Over the last few days I've had an urge to make another small shawl (I'm absolutely refusing to use the ugly word 'shawlette'). I wear my small Ishbel frequently. It's a wonderful buffer against the rather severe air-conditioning of my office and just enough decoration for plain clothes. So I've been looking at patterns on Ravelry and weighing my options. Initially I thought I wanted to make something silky and light, but (predictably) I found I was attracted to simpler, slightly heavier shawls. Eventually I decided on LaLa's Simple Shawl, significantly influenced by Mustaa Villaa's recent adaptation. I went searching through my store of yarn, and the choice was again predictable. I rediscovered a skein of Kauni - a Danish yarn with the same slightly prickly texture of Shetland yarns. I love the fabric these yarns produce and I find the slight prickliness is offset by the way scarves made from these yarns fall and cling to your clothes when you wear them.

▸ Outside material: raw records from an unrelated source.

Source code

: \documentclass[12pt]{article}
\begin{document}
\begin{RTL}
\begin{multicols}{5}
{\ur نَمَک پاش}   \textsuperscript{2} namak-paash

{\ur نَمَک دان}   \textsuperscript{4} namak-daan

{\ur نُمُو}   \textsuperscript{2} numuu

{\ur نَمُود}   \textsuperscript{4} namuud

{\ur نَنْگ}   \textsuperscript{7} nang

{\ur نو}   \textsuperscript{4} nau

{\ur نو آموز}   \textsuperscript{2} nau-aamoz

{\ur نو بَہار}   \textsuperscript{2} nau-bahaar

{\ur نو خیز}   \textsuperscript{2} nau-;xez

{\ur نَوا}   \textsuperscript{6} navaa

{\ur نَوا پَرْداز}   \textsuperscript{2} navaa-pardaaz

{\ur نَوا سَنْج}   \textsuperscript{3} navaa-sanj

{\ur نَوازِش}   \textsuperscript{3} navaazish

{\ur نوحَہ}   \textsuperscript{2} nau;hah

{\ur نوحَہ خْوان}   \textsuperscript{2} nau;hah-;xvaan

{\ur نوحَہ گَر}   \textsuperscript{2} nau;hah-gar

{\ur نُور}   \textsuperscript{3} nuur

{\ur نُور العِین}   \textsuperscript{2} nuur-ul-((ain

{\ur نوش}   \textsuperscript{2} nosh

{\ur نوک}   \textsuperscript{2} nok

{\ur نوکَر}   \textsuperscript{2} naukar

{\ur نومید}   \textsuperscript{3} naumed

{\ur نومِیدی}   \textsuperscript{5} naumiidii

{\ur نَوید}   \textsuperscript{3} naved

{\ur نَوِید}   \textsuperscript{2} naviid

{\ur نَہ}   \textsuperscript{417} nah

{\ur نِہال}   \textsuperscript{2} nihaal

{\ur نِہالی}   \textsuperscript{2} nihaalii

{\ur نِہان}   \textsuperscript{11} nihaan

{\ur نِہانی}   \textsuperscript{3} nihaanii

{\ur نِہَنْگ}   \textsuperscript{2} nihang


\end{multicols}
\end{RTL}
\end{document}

So, I pottered around to assemble pattern, yarn and needles and cast on to begin knitting the small shawl. The yarn's in a wonderfully retro combination of blue and brown.

blue shawl

By mid-morning I pottered off to have coffee with some of my neighbours at the local French patisserie.


There is a standing arrangement that anyone who is around about mid-morning on Saturday can meet at Gwen's for coffee and pastries. A great way to catch up with neighbours and the local gossip. 'Gwen's' is more formally the St Germain Patisserie (corner of Rosehill and Boundary Streets in Redfern if you're interested) and has a great range of traditional French cakes and pastries, cooked on the premises.

Later, I pottered off to All Buttons Great and Small at Newtown for buttons for the Tangled Yoke Cardigan that I hope to finish this weekend.

Button shop

This beautiful shop has such an extensive range of buttons - you can potter around within the shop and continuously discover new and beguiling buttons. Eventually I bought some metal buttons whose finish echoes variations on rust - perfect for the brown tweedy fabric of the cardi.

And then I pottered to SSK at Barmuda in Newtown for more coffee, more knitting on my shawl, and more idle conversation - this time with fellow knitters. I always love the light in the upstairs room at the cafe in which SSK meets. It has a mellow quality that suits the pleasures of knitting.


I'm now home - pottering with this blog post while waiting for my pot of osso bucco to cook slowly. A perfect day.

PS In re-reading this I've realised it sounds like advertisements for my favourite shops. On reflection, I don't mind if it does. These places give me a great deal of pleasure.